-- OBJECTIVE --
Switch every occurrence of "photo" to "picture" in the rows below, leaving all other text untouched. Leave the pictures out of the answer.

>> START

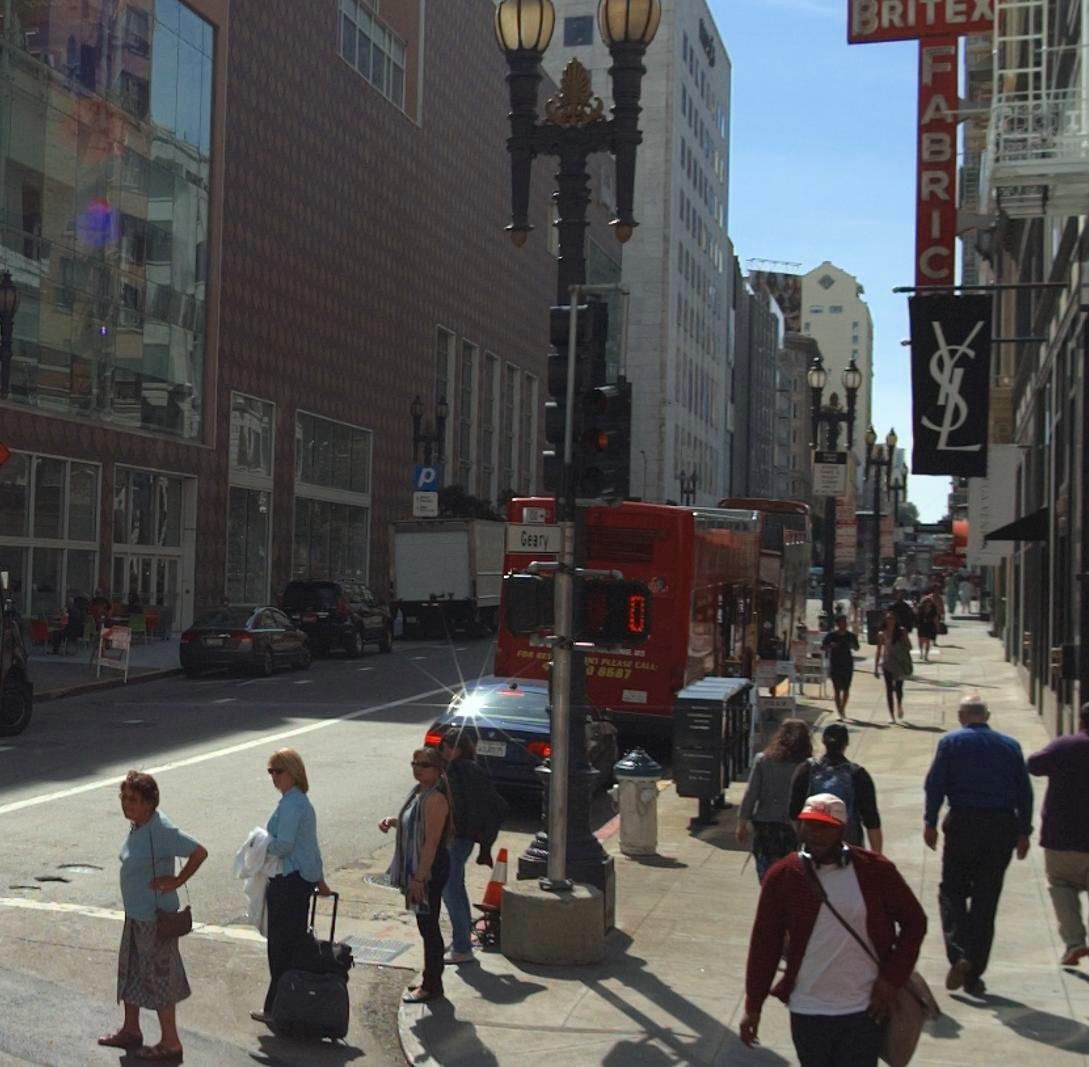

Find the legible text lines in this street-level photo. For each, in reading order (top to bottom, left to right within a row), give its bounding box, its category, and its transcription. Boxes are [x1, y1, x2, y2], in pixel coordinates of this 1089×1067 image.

[850, 0, 918, 35] BusinessName: BRI
[917, 42, 957, 284] BusinessName: FABRIC
[415, 465, 439, 490] None: P
[518, 528, 551, 551] StreetName: Geary
[624, 592, 649, 636] None: 0
[595, 665, 634, 681] None: 8687
[633, 659, 660, 673] None: CALL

>> END

-- WRITTEN ANSWER --
Find the legible text lines in this street-level picture. For each, in reading order (top to bottom, left to right within a row), give its bounding box, its category, and its transcription. Boxes are [x1, y1, x2, y2], in pixel coordinates of this 1089×1067 image.

[850, 0, 918, 35] BusinessName: BRI
[917, 42, 957, 284] BusinessName: FABRIC
[415, 465, 439, 490] None: P
[518, 528, 551, 551] StreetName: Geary
[624, 592, 649, 636] None: 0
[595, 665, 634, 681] None: 8687
[633, 659, 660, 673] None: CALL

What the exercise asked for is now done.